A patch is a modification to software that fixes a flaw, mitigates a vulnerability or prevents an error from being exploited. In the case of Apple updates 26.5.2, the risks described include memory corruption, unexpected crashes, disclosure of sensitive information, cross-origin data exfiltration, possible circumvention of sandbox restrictions and, for certain kernel vulnerabilities, writing to or altering system memory.

This update is also relevant for businesses. The vulnerabilities also affect the browser engine, which is a daily target for attacks: malicious links, compromised pages, malvertising or web extensions can become the first step in a chain of compromise. Kernel vulnerabilities, on the other hand, affect the lowest levels of the operating system and can be particularly damaging when combined with other exploits (exploitation techniques used by cybercriminals).

Apple’s decision confirms what experts have long feared. Because of AI, the traditional cycle of testing, beta releases and stable distribution is becoming harder to sustain when automated analysis tools can speed up reverse engineering, the creation of proof-of-concept exploits and the adaptation of exploits.

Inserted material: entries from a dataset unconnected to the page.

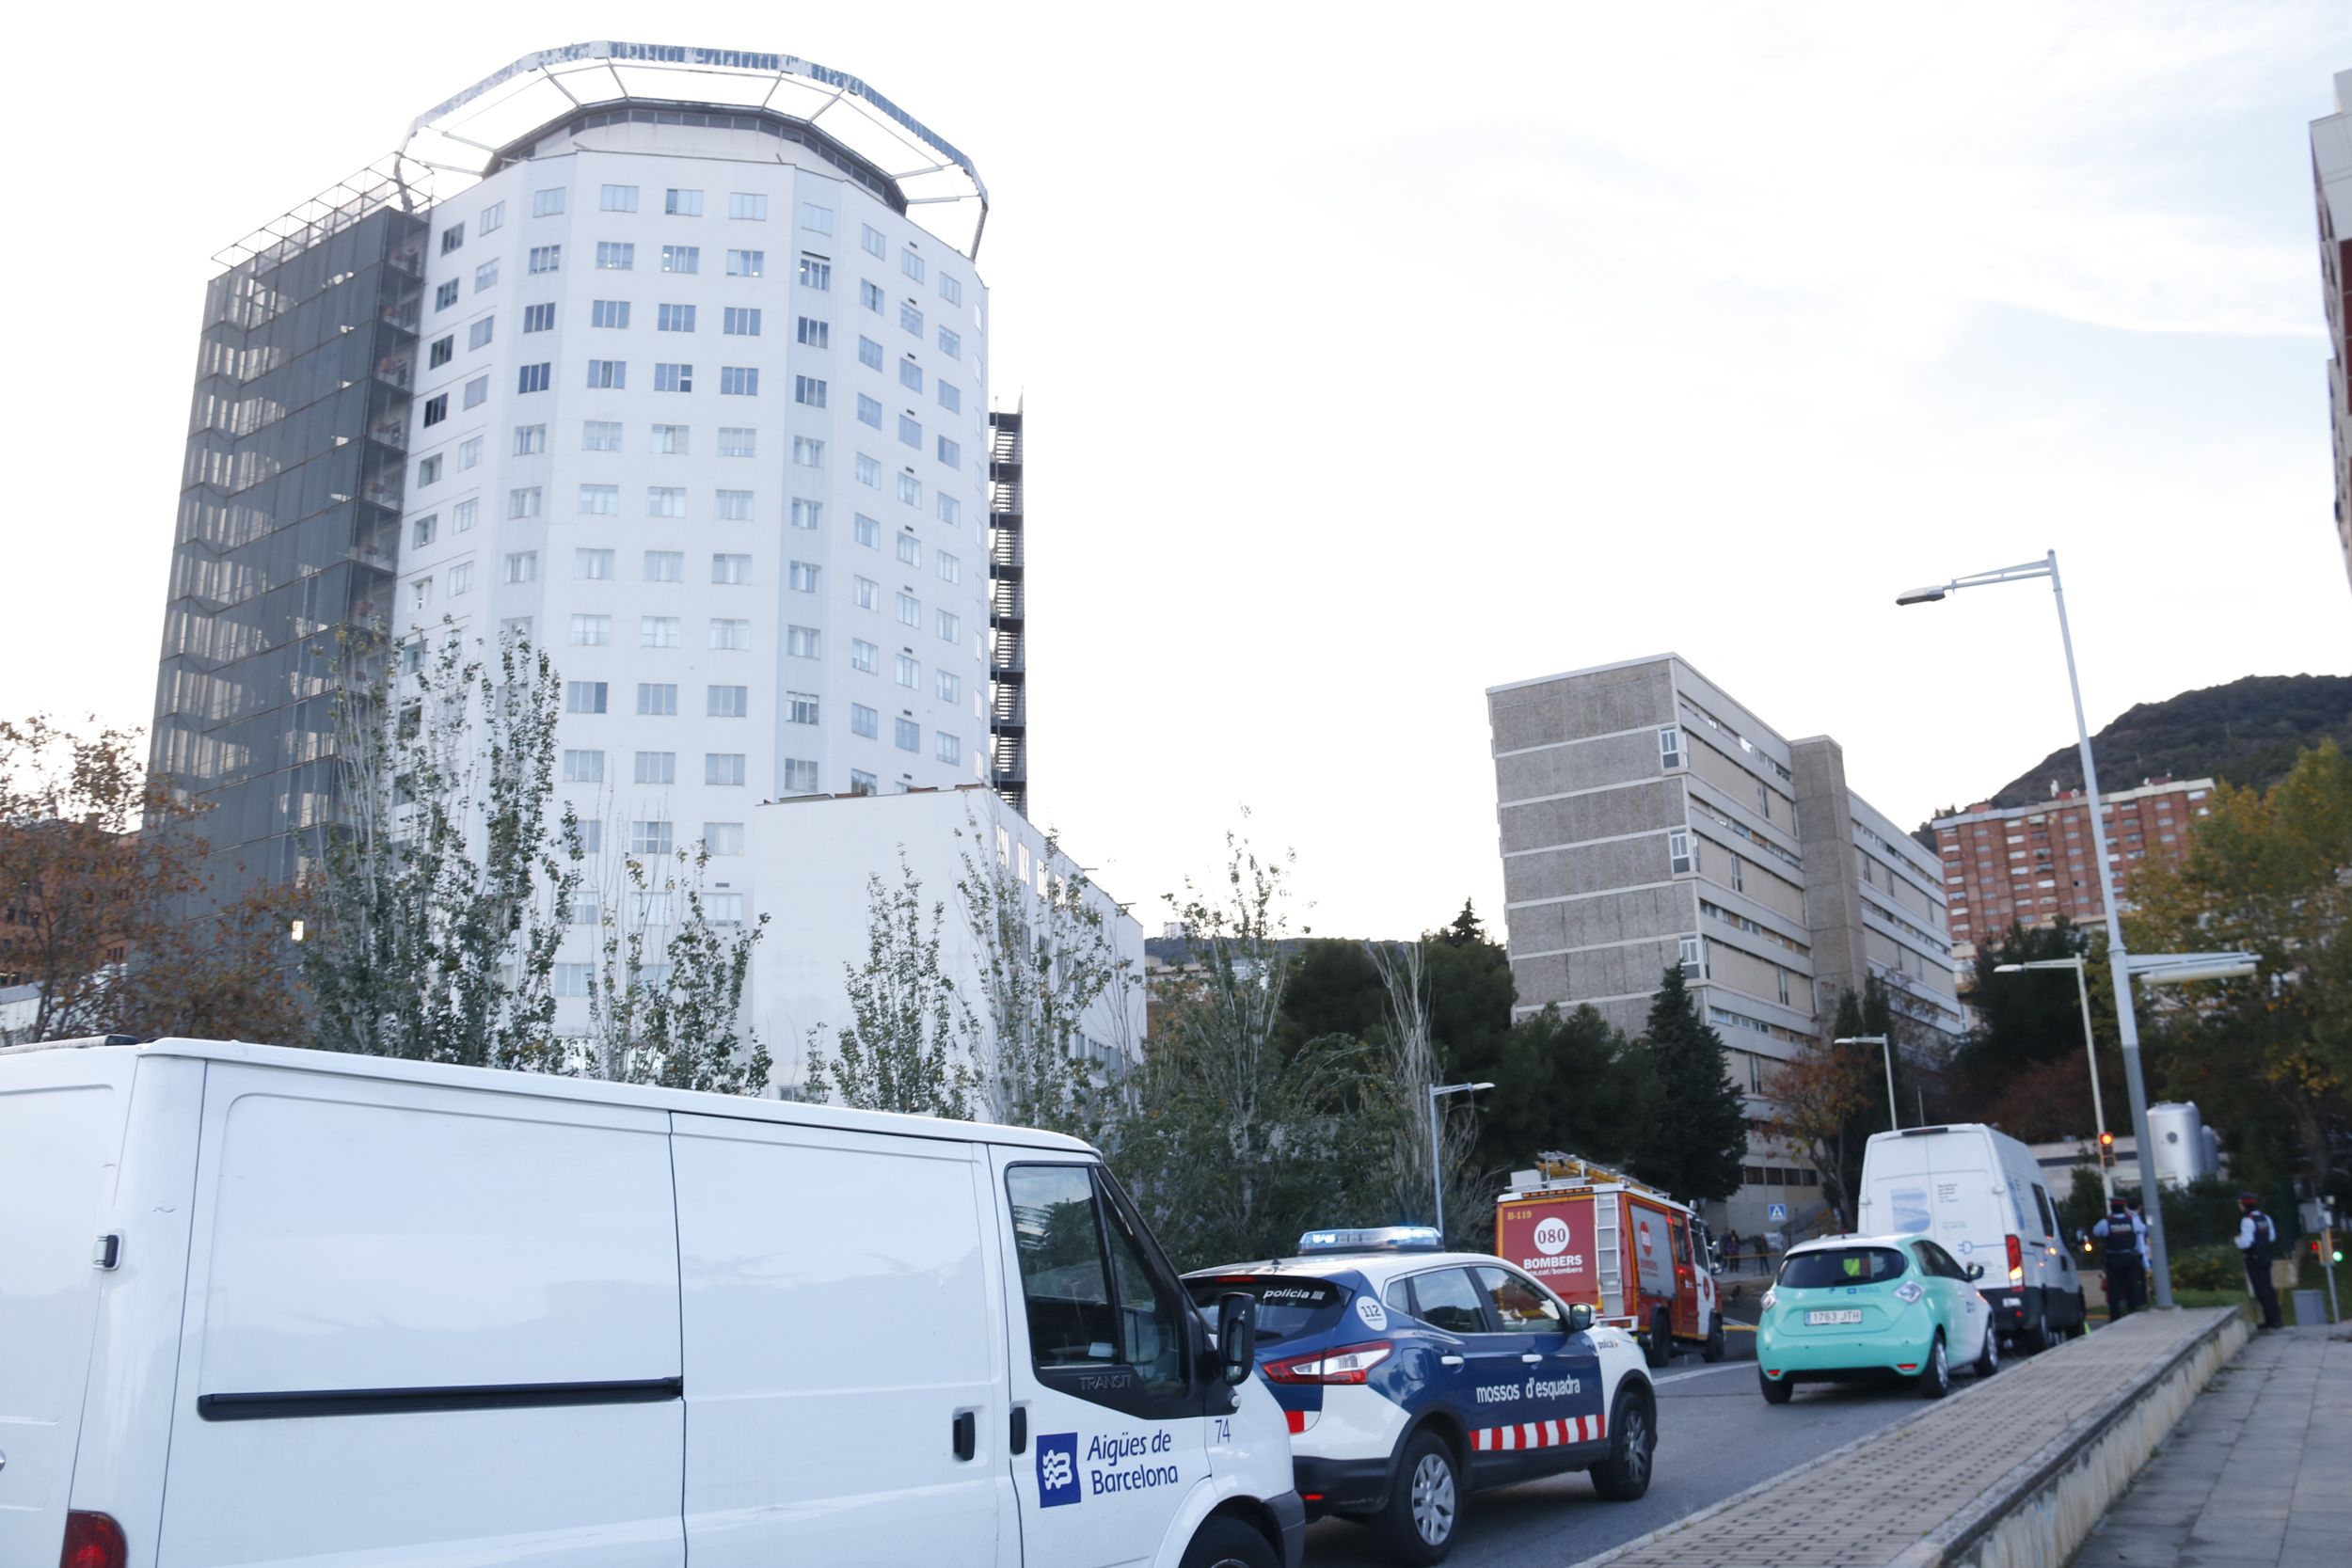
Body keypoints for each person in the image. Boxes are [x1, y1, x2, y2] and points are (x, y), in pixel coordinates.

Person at [2234, 1192, 2284, 1330]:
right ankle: (2276, 1319)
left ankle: (2272, 1321)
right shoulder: (2265, 1218)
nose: (2240, 1206)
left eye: (2240, 1203)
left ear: (2245, 1204)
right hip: (2266, 1256)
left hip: (2254, 1258)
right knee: (2268, 1288)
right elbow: (2272, 1237)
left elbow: (2246, 1243)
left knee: (2261, 1290)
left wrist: (2237, 1240)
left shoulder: (2247, 1220)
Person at [2092, 1196, 2147, 1323]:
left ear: (2111, 1208)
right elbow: (2142, 1229)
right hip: (2129, 1258)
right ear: (2123, 1208)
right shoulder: (2132, 1220)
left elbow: (2096, 1232)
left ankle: (2115, 1317)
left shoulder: (2106, 1222)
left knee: (2114, 1288)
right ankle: (2133, 1313)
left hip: (2113, 1259)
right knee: (2131, 1285)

The impact of AI on the risk window

This issue is not limited to Apple. In its report “Impact of AI on cyber threats from now to 2027”, the UK’s National Cyber Security Centre identified vulnerability research and the development of exploits as areas where AI can increase the efficiency and scale of cyber-attacks. The agency notes that the time between disclosure and exploitation has already been reduced to a matter of days and that AI could further shorten this window.

ENISA, too, in its “Threat Landscape 2025” report published in October 2025 and based on 4,875 incidents observed between July 2024 and June 2025, identifies the exploitation of vulnerabilities as one of the main vectors for initial access, accounting for 21.3 per cent of the cases analysed. The report also highlights campaigns capable of exploiting vulnerabilities within a few days of their disclosure.

As a result, organisations and users now have to act quickly. Again, because of AI, vulnerabilities that have already been fixed but not yet patched on devices become a more exposed area of risk. A vulnerability does not need to be a zero-day to cause damage. An n-day vulnerability – that is, one that is already known and has been fixed by the vendor – remains exploitable until the update is installed.

Within organisations, iPhones, iPads and Macs are used to access email, digital identities, cloud applications, signing tools, confidential documents and administrative consoles. Delaying a patch for compatibility reasons may be necessary, but any delay must be brief, proportionate and justified.

Everything is changing: organisations must improve their patching, testing and compliance policies to restrict access to corporate resources from out-of-date devices. Users with elevated privileges, or those in financial, legal, executive or administrative roles, should have tighter update windows.

Apple’s 26.5.2 update thus sends a signal to the entire market: the security of users’ and businesses’ devices will increasingly depend on the ability to roll out rapid fixes without losing operational control.